Effect of CO2 dilution on thermal characteristics and chemiluminescence for CH4/O2 diffusion flame: A numerical simulation based on detailed mechanism

The effect of CO2 dilution on the reaction kinetics of chemiluminescence and the local thermodynamic properties is a critical way to deeply understand the combustion mechanism of CO2 dilution flames. In this work, numerical simulations of CO2* and C2* chemiluminescence were performed. Spatial correlations between temperature and keystone species were explored. CO2* and C2* can effectively characterize the high-temperature zone in a flame. Through calculations of thermal diffusion flux, the inhibiting effect of thermal diffusion caused by CO2 dilution was discussed.

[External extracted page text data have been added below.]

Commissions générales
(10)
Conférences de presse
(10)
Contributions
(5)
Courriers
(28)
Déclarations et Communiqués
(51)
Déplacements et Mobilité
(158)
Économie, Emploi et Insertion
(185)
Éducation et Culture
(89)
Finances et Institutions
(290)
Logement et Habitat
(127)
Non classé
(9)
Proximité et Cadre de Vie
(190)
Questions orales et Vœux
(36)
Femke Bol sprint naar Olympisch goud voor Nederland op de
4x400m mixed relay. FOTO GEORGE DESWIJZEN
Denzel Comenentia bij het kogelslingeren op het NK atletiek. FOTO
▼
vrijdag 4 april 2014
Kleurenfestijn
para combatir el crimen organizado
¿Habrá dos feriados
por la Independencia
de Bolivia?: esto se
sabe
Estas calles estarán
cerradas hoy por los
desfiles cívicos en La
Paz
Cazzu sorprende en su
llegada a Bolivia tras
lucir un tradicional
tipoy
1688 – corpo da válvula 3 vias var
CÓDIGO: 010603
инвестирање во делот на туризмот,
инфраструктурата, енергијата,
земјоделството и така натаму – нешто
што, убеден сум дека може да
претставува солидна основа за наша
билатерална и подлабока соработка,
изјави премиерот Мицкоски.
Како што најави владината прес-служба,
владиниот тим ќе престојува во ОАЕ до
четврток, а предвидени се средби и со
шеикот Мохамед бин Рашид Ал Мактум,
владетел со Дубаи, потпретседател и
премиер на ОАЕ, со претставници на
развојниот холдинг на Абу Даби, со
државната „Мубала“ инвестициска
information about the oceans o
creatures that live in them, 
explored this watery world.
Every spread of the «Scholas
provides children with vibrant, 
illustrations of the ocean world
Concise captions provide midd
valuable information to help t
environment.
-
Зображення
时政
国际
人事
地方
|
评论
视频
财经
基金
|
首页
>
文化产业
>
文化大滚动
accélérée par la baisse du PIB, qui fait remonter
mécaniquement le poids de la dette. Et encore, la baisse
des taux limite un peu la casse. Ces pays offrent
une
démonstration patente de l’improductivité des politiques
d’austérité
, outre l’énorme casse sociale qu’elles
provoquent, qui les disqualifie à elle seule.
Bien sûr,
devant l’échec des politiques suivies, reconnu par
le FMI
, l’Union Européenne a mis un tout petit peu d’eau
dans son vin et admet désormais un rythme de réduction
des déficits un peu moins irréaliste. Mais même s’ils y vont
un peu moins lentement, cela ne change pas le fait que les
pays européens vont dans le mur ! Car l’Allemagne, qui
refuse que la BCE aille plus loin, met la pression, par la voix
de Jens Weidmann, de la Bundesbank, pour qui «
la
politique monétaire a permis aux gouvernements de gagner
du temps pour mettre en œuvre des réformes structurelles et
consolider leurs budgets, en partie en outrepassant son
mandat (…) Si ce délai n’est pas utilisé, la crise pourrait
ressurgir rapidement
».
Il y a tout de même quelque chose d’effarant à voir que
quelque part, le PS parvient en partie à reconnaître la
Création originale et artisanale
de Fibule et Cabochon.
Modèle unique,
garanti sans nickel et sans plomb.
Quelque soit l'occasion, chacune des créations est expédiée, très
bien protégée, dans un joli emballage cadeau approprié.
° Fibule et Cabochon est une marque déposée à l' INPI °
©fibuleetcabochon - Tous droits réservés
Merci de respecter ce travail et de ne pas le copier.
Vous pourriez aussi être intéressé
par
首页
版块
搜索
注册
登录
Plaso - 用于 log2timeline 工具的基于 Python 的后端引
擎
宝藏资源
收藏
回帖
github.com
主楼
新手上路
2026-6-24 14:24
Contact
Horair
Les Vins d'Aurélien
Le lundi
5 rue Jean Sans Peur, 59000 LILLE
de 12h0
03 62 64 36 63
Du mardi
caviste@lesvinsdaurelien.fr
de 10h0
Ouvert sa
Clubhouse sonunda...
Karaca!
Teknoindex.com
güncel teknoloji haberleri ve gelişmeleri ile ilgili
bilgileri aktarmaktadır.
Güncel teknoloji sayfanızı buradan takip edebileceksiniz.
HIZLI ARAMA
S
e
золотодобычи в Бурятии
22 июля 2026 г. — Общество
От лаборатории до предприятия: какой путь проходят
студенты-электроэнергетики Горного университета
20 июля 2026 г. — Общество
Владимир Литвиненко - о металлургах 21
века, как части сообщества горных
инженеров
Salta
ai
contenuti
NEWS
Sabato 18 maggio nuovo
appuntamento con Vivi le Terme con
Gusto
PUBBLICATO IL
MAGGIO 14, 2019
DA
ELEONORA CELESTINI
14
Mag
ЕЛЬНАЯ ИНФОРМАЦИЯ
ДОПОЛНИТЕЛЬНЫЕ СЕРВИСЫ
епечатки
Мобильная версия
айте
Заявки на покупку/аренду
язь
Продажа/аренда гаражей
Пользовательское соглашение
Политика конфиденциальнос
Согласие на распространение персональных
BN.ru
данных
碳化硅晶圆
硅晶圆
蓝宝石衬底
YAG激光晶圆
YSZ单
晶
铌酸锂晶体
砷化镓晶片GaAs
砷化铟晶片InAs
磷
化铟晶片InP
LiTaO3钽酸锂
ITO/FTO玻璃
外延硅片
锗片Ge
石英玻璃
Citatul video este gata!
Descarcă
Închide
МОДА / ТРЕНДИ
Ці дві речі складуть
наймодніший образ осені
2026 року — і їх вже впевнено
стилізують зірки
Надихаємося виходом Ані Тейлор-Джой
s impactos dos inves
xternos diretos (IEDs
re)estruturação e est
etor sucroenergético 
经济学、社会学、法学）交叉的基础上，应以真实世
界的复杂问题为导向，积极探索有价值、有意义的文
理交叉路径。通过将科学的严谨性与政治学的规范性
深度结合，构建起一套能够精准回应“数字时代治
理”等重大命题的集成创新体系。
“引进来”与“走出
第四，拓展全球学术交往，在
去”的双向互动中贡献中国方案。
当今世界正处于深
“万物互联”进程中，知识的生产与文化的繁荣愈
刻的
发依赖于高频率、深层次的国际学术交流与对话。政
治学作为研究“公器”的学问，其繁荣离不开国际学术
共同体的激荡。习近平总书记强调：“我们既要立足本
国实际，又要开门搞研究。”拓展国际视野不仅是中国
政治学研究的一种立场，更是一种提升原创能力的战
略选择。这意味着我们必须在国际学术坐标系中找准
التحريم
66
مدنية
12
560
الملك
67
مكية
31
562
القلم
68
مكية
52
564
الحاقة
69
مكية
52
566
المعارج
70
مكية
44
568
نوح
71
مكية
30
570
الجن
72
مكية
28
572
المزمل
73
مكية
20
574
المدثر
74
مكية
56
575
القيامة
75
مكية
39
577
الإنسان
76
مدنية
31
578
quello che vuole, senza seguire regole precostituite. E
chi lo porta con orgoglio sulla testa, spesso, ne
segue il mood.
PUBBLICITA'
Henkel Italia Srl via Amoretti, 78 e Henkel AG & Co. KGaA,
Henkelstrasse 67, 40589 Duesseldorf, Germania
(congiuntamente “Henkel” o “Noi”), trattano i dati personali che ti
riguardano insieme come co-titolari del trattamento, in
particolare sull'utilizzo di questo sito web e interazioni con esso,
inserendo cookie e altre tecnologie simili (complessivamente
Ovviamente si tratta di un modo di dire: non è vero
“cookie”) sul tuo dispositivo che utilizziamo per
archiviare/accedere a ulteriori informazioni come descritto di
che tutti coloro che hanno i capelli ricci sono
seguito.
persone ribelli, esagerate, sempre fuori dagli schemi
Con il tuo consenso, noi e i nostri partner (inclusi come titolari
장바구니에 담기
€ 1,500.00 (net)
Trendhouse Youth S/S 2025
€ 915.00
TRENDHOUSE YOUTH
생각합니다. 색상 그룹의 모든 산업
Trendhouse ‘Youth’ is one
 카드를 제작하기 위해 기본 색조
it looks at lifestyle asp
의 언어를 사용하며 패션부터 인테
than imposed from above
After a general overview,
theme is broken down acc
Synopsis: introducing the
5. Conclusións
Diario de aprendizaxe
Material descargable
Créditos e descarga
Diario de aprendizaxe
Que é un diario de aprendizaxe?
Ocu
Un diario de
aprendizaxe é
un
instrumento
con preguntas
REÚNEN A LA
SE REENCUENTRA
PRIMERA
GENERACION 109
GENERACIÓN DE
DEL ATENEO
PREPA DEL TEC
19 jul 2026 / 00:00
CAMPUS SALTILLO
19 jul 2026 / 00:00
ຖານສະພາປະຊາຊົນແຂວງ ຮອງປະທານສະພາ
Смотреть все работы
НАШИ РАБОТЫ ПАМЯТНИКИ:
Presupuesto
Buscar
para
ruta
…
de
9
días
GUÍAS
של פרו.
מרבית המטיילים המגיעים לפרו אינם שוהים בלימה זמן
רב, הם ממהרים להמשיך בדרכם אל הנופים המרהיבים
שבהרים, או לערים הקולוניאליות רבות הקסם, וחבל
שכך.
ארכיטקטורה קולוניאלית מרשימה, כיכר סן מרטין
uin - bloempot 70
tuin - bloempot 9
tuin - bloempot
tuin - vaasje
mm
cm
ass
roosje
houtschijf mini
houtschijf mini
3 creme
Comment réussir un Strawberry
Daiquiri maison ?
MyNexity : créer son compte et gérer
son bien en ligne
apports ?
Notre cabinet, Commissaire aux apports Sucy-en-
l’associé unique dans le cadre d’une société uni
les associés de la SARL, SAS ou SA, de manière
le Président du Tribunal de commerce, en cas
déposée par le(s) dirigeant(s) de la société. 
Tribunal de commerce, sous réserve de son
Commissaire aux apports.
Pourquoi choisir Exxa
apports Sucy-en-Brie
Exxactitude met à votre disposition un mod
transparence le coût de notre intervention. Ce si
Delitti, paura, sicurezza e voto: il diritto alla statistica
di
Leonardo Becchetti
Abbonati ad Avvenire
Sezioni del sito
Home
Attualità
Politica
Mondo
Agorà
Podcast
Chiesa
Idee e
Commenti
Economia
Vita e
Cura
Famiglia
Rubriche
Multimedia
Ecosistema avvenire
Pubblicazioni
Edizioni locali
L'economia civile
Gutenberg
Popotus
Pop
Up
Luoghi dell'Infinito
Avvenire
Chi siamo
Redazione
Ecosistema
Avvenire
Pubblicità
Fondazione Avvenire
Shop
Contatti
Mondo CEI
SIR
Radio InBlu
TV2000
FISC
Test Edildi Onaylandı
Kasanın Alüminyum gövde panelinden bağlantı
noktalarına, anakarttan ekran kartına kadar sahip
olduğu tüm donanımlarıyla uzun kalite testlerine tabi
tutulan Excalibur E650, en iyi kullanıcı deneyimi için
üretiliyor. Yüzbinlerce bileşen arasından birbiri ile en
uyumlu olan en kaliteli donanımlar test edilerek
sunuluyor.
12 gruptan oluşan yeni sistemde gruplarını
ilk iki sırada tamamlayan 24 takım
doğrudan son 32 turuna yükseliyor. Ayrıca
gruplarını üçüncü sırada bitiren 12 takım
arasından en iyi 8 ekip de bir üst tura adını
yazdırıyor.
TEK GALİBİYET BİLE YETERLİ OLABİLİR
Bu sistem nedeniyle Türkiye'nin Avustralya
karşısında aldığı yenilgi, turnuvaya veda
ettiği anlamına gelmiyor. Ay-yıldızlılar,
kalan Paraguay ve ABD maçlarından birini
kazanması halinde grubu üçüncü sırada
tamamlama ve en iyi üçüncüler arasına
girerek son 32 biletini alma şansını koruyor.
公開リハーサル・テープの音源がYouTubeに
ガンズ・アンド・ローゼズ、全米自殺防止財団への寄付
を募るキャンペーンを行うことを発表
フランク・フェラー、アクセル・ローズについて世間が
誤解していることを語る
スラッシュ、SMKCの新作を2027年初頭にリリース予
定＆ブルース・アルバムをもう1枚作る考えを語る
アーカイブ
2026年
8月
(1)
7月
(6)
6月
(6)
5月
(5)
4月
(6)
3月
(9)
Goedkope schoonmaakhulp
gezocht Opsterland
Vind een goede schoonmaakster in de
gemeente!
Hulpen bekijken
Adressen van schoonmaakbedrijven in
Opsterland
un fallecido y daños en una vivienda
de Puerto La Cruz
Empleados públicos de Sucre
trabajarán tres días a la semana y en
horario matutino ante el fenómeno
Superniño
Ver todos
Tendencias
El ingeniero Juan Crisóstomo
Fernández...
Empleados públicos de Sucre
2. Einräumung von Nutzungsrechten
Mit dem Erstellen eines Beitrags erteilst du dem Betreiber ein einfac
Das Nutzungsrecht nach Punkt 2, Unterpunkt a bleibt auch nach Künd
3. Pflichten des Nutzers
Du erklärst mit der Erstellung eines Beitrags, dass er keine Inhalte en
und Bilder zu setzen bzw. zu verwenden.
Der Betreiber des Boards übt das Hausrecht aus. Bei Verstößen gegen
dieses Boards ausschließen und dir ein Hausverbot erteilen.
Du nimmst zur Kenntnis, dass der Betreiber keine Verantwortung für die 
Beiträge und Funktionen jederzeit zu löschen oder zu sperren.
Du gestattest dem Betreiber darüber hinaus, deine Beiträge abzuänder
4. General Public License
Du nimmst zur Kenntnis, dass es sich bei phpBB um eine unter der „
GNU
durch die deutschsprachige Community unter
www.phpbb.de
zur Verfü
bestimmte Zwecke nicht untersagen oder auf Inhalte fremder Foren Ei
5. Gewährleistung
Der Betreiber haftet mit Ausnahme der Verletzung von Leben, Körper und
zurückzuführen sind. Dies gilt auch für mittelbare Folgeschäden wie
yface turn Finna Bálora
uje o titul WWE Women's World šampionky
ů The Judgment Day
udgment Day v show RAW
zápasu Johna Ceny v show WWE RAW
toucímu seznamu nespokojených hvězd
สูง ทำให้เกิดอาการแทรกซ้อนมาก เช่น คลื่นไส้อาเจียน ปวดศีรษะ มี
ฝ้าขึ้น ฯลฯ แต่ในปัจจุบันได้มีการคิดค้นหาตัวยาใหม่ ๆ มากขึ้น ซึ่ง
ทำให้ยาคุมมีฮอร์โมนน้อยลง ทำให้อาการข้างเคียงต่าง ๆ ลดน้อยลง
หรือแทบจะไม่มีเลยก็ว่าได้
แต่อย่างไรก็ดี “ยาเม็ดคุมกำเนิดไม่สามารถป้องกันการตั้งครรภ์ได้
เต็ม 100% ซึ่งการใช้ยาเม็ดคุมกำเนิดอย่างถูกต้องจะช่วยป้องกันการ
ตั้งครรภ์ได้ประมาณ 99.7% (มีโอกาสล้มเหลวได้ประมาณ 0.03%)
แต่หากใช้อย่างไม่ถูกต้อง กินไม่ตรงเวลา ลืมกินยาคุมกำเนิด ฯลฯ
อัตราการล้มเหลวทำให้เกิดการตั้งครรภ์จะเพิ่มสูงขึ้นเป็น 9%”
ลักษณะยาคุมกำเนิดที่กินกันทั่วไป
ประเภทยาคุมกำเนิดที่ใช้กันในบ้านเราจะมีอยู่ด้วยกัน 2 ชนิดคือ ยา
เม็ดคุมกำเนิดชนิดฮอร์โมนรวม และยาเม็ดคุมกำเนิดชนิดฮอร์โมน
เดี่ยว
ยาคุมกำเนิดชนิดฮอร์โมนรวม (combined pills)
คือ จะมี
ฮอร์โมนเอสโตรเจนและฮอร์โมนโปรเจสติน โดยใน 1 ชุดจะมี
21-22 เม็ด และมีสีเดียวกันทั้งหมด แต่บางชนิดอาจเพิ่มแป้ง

CO2 dilution inhibited the thermal diffusion of the key products CH2 and O. Further analysis was conducted on the local characterization of CO2* and C2* on the distribution of heat release rate. CO2* and C2* can indicate the endothermic zone. The influencing mechanism of CO2 dilution on the formation of H, O and OH was revealed. The important roles of H and OH in the decomposition of CH4 and the formation of OH from O2 were demonstrated. The main formation pathways of CO2* and C2* reactants were revealed. O2 was mainly involved in the combustion reaction through the formation of OH. In addition, the inhibition of CO2* and C2* chemiluminescence by the chemical effect of CO2 dilution was discussed.